Je dis tantôt, à certains moments, il faut des causses ou des villes thermales, des espaces où se simplifier. Ici le village ou le bourg sont d’une configuration si simple : les jardins à étages, les maisons à étages, la vie à étage, des strates, une structure qui s’exposent au regard, une rue principale rectiligne qui s’enfonce entre les deux versants de la vallée, parallèle au cours d’eau. Le relief ne laisse pas beaucoup de choix. Avant d’en venir à cette nuit-là et toutes ces nuits aussi au grand hôtel, au petit bar aussi parfois, là haut à l’entrée du village ou devrait-on dire plutôt le bourg, je ne peux m’empêcher de penser à celles qui l’ont précédée, aussi à ces journées dans la touffeur de la forêt. Tu te souviens comme j’aime ce mot, touffeur. Il m’évoque, le ahanement du promeneur qui s’épuise à monter la côte, chaque pas s’enfonçant dans un mélange d’humus mouillé et de feuilles mortes. Elle est si proche la forêt, si verte, cette nuit-là le ciel est blanc d’éclairs qui éclatent sans bruit. Cette électricité dans l’air qui semble ne jamais retomber, ça a des allures d’aurore boréale. Je me dis que le bourg ou doit-on dire le village devient d’un coup, d’un seul, le centre du monde, mais est-ce que cela t’intéresse au fond, cette histoire qui mène un jour au cœur des Vosges parce qu’il faut bien aller quelque part, pour oublier sans doute, certaines choses. Et dans ce quelque part, ce qui se rejoue de ce que l’on prétendait oublier, fuir, celer. Parmi la voûte, si basse que l’on croit la toucher, les rais de lumière s’entortillent tels des mailles, disons des rets, et dis-moi suis-je lion ou rat, sous le ciel zébré d’éclairs au cœur du village si peu peuplé désormais qu’on ne peut plus vraiment lui donner le nom de bourg ?… C’est cela que je me dis cette nuit-là, quelques nuits, combien déjà, quelques nuits avant qu’il ne me rapporte les allers et venues dans le grand hôtel, et ce qui se noue et se dénoue aussi au croisement de deux sentiers, un peu plus loin, lorsque l’on redescend des crêtes vers le petit chalet.

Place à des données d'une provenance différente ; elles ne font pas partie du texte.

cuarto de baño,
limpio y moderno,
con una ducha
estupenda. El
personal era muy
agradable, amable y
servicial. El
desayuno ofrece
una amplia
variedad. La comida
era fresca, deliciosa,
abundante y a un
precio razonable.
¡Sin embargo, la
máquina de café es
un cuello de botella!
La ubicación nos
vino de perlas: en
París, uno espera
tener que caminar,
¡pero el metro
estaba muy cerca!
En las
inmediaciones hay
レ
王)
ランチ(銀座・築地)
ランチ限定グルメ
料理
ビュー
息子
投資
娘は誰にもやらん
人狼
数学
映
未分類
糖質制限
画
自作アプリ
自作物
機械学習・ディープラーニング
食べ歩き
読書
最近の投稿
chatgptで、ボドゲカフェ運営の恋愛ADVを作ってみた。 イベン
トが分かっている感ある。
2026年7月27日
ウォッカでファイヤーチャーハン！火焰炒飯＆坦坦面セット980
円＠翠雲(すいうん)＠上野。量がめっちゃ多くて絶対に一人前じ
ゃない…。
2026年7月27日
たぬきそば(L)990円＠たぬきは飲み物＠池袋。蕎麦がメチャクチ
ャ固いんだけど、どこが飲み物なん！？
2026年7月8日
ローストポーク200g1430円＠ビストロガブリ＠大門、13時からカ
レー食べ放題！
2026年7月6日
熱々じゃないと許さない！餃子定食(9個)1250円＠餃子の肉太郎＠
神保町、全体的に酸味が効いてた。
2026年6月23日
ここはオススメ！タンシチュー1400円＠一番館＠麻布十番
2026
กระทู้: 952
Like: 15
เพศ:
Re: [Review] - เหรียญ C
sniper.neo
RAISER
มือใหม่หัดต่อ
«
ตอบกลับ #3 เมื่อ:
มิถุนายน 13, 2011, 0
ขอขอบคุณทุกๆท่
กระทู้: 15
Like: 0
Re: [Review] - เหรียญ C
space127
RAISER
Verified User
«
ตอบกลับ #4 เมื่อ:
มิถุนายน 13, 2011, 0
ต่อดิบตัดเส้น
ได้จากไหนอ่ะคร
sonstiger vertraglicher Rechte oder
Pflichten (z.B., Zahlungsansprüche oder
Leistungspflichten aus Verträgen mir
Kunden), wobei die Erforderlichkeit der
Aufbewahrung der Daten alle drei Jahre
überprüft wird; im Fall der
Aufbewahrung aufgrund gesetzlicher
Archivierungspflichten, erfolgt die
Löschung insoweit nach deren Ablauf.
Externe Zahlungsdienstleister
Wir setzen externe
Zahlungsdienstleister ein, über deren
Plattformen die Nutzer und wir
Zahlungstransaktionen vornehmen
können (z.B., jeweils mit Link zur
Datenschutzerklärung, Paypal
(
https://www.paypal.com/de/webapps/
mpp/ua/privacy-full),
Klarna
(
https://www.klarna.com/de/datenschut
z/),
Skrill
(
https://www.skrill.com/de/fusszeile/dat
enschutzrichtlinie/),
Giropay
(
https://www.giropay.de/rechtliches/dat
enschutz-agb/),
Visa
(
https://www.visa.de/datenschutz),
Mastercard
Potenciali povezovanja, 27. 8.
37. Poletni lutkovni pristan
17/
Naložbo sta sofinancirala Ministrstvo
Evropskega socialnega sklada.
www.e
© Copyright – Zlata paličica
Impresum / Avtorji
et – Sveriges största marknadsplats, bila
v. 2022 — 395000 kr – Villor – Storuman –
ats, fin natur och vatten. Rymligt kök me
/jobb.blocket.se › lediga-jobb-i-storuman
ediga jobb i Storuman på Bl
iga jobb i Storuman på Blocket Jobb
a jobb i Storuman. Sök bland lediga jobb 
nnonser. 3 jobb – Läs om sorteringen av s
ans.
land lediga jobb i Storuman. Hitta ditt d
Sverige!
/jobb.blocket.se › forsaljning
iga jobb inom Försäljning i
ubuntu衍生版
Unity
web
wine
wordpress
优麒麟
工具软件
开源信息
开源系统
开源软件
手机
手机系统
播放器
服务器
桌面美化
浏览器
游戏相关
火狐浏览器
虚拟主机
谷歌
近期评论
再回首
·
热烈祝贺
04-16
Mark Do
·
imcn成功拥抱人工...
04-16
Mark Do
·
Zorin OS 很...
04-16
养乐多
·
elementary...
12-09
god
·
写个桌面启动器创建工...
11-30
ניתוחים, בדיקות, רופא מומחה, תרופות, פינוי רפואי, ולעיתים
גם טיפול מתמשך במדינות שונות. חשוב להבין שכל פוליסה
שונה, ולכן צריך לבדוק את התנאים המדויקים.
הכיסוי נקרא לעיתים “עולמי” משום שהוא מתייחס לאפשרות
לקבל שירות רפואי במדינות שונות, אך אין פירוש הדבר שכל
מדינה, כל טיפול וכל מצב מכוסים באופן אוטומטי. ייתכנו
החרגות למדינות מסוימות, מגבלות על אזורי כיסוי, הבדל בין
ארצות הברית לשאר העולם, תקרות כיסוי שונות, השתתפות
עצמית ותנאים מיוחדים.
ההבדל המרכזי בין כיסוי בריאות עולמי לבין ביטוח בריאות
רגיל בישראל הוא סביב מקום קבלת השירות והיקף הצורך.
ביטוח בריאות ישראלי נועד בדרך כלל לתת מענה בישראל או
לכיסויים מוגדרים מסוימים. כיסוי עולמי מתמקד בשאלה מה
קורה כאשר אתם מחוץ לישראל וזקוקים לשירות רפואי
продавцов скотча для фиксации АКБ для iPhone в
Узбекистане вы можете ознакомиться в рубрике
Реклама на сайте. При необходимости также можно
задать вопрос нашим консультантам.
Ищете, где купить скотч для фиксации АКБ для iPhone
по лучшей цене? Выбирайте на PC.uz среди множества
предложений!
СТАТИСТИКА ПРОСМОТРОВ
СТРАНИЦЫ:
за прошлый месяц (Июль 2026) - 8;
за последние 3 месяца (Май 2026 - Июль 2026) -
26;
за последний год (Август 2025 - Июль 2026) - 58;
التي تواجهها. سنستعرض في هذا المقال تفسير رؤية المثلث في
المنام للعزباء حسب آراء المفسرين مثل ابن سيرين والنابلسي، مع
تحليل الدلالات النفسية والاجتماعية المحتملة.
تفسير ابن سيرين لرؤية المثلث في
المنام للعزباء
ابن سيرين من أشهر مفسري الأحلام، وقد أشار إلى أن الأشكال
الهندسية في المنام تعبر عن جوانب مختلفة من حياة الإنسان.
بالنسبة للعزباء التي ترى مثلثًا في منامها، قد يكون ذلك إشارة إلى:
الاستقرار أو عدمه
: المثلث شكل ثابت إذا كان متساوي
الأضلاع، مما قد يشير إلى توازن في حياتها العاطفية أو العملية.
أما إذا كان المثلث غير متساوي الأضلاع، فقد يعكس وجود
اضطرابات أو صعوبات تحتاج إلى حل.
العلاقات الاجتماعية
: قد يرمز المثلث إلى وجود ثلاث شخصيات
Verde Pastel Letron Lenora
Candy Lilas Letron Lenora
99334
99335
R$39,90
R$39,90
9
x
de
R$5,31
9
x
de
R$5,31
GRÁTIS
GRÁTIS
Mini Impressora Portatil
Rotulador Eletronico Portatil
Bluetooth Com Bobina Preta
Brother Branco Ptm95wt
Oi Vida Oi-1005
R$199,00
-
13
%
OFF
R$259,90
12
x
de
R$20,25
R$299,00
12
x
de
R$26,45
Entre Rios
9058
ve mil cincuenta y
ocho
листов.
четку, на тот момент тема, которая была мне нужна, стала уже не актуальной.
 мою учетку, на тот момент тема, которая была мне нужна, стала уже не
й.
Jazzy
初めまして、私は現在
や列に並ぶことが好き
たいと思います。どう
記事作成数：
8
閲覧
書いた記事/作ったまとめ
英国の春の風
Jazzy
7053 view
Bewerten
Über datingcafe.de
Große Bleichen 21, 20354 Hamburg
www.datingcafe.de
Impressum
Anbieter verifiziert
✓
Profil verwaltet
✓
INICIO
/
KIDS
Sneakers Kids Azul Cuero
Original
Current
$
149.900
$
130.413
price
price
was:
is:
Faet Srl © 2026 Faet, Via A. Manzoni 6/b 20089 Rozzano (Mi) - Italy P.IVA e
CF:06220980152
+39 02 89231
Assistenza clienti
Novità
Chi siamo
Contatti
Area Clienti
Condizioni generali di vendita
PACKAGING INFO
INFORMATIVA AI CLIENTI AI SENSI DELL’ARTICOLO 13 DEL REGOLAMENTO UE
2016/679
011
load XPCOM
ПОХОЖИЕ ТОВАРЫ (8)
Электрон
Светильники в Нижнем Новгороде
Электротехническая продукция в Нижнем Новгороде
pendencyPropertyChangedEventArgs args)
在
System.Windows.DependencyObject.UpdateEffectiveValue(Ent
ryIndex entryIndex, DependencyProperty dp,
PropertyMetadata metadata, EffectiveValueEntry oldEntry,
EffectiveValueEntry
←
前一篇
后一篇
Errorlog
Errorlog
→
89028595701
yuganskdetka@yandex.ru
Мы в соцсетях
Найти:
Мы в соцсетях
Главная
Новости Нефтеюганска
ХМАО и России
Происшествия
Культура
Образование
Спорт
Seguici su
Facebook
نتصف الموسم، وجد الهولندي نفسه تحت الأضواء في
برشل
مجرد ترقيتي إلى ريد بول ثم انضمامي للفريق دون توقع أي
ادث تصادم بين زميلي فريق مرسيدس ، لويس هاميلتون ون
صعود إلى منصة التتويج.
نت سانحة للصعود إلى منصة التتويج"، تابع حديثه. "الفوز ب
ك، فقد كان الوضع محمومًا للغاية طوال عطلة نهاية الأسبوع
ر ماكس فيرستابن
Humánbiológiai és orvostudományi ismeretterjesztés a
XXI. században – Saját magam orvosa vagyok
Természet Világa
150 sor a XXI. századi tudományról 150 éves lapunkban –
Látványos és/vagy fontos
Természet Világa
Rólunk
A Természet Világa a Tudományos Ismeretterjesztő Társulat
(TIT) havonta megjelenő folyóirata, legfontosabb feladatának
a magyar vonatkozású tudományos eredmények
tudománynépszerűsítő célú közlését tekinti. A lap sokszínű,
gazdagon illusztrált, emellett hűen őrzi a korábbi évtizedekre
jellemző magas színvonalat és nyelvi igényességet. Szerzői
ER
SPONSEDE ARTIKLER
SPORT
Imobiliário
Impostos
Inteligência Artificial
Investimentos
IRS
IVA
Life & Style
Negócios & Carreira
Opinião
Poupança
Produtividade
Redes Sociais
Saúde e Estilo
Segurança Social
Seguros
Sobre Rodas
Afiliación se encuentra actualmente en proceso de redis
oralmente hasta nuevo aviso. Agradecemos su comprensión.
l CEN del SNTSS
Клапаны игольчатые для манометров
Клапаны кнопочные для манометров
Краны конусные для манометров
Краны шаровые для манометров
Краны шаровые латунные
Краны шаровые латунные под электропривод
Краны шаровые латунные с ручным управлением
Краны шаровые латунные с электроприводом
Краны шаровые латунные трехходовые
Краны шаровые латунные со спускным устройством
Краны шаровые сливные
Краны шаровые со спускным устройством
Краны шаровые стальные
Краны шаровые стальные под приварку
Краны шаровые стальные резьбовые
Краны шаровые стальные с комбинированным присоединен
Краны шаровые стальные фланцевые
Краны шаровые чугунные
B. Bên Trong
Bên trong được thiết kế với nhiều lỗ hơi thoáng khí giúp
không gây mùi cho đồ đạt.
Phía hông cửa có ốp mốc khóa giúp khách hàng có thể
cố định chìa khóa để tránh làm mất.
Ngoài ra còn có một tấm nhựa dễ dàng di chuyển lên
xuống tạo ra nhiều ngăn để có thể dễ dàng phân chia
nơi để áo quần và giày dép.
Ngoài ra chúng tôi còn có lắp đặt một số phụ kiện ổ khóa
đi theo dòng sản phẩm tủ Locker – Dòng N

« Et dans ce quelque part, ce qui se rejoue de ce que l’on prétendait oublier, fuir, celer. Parmi la voûte, si basse que l’on croit la toucher, les rais de lumière s’entortillent tels des mailles, disons des rets, et dis-moi suis-je lion ou rat, sous le ciel zébré d’éclairs au cœur du village si peu peuplé désormais qu’on ne peut plus vraiment lui donner le nom de bourg ? »
très belle langue, pardon de ne pas arriver à dire plus. j’aurais bien besoin d’un espace où me simplifier…
Merci Véronique! Un hammam, un espace où se simplifier.